Mit der Wahl eines neuen Präsidenten will die FIFA in ein neues Zeitalter starten. Der Nachfolger von Joseph Blatter muss dem Weltverband nach Monaten der Skandale wieder zu Reputation verhelfen.
Nach 6472 Tagen endet die Dauer-Regentschaft von FIFA-Chef Sepp Blatter beim ausserordentlichen Kongress des Fussball-Weltverbandes in Zürich. Mit der Kür eines Nachfolgers für den gesperrten Präsidenten will die skandalerschütterte FIFA am Freitag den viel beschworenen Neuanfang starten.
Vor der Abstimmung mit den klaren Favoriten Scheich Salman bin Ibrahim al Chalifa und Gianni Infantino steht im Hallenstadion von Zürich aber noch die Entscheidung über die Annahme der umfangreichen Statuten-Reform an. «Wenn das Reformpaket nicht angenommen wird, ist egal, wer Präsident wird, der hätte dann einen Scherbenhaufen», warnte FIFA-Exekutivmitglied Wolfgang Niersbach vor einem Scheitern des Erneuerungsprojekts.
Nur mit der Trennung von politischer und ökonomischer Entscheidungsebene kann der Weltverband verhindern, dass die US-Justiz ihre Ermittlungen wegen der Korruptionsanschuldigungen intensiviert und sich die finanziell schwierige Situation der FIFA weiter verschärft.
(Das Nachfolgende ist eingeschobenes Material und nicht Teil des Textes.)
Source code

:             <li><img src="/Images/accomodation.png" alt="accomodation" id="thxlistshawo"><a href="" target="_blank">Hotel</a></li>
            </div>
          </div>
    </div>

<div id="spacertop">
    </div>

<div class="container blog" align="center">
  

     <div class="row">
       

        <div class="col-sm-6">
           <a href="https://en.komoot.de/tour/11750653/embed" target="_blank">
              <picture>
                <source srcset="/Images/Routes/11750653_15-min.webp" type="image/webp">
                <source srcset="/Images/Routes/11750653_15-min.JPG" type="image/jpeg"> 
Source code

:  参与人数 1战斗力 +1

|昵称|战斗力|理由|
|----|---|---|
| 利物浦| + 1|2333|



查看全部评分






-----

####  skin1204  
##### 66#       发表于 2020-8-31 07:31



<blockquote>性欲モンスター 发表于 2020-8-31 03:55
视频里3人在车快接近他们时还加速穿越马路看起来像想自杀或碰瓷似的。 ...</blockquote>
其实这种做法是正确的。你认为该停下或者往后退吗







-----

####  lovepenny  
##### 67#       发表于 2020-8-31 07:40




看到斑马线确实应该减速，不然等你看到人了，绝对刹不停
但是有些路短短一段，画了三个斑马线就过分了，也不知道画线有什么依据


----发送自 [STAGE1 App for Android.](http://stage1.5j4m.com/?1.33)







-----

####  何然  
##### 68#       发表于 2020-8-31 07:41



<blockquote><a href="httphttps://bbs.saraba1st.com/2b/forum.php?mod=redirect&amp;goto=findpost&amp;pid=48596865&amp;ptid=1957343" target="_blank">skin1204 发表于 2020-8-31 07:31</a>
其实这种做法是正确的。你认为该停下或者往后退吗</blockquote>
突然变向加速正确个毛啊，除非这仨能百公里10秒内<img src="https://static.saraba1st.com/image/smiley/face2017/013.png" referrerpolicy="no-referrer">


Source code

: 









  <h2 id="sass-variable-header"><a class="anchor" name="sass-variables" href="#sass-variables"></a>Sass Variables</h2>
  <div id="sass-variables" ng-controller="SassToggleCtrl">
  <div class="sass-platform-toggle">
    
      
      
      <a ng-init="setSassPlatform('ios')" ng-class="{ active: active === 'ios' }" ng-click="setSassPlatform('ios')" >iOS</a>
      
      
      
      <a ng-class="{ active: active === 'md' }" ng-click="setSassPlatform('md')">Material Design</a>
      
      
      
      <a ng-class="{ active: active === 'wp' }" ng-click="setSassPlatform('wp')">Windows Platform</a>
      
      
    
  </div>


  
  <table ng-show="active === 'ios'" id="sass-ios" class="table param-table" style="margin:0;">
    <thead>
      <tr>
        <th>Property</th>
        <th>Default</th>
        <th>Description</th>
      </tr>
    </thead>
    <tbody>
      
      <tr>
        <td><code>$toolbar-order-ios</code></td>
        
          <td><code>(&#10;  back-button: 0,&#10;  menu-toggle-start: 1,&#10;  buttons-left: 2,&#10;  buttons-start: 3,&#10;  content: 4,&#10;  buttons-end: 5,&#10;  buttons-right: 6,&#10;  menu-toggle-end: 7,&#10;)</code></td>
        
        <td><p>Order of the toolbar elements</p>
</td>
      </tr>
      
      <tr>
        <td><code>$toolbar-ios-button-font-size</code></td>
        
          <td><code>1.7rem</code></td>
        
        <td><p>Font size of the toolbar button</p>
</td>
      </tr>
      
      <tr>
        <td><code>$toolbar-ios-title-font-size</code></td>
Vor der Abstimmung der 207 wahlberechtigten FIFA-Mitgliedsländer über den neuen Präsidenten ging das Werben der Top-Kandidaten weiter. Nach Gerüchten über einen Wechsel des Südamerika-Blocks mit zehn Stimmen in das Lager von Scheich Salman, versicherte CONMEBOL-Präsident Alejandro Dominguez die Zusage an Infantino.
Der UEFA-Generalsekretär kann auch auf praktisch alle Stimmen aus Europa bauen. Scheich Salman soll neben den 44 Asien-Stimmen auch den Grossteil der Afrikaner (54) hinter sich wissen.
Erstmals in der 112-jährigen FIFA-Geschichte treten gleich fünf Kandidaten zur Präsidentenwahl an. Der Jordanier Prinz Ali bin al-Hussein, Jérôme Champagne aus Frankreich und der Südafrikaner Tokyo Sexwale haben aber keine realistische Chance.
Bekommt kein Kandidat im ersten Wahlgang die dann nötige Zwei-Drittel-Mehrheit (138 Stimmen) würden erstmals seit 1974 wieder zwei Wahlgänge abgehalten. Blatter hatte bei seinen fünf Wahlsiegen seit 1998 nie eine extra Runde absolvieren müssen. Im zweiten Wahlgang reicht die Mehrheit der gültigen Stimmen (104) zum Sieg.
Blatter, der nun vor dem CAS gegen seine Sperre von sechs Jahren wegen Ethikvergehen vorgehen will, hatte den Weg für einen Neuanfang mit seiner Rücktrittsankündigung am 2. Juni 2015 freigemacht. Zu diesem Schritt war er aber erst durch die Ermittlungen der US-Justiz wegen Korruption und Vetternwirtschaft in der Funktionärs-Welt gedrängt worden. Der 79-jährige Walliser hatte gehofft, sich auf dem ausserordentlichen Kongress von den Delegierten umjubelt in den Funktionärsruhestand verabschieden zu können. Stattdessen hat er Hausverbot.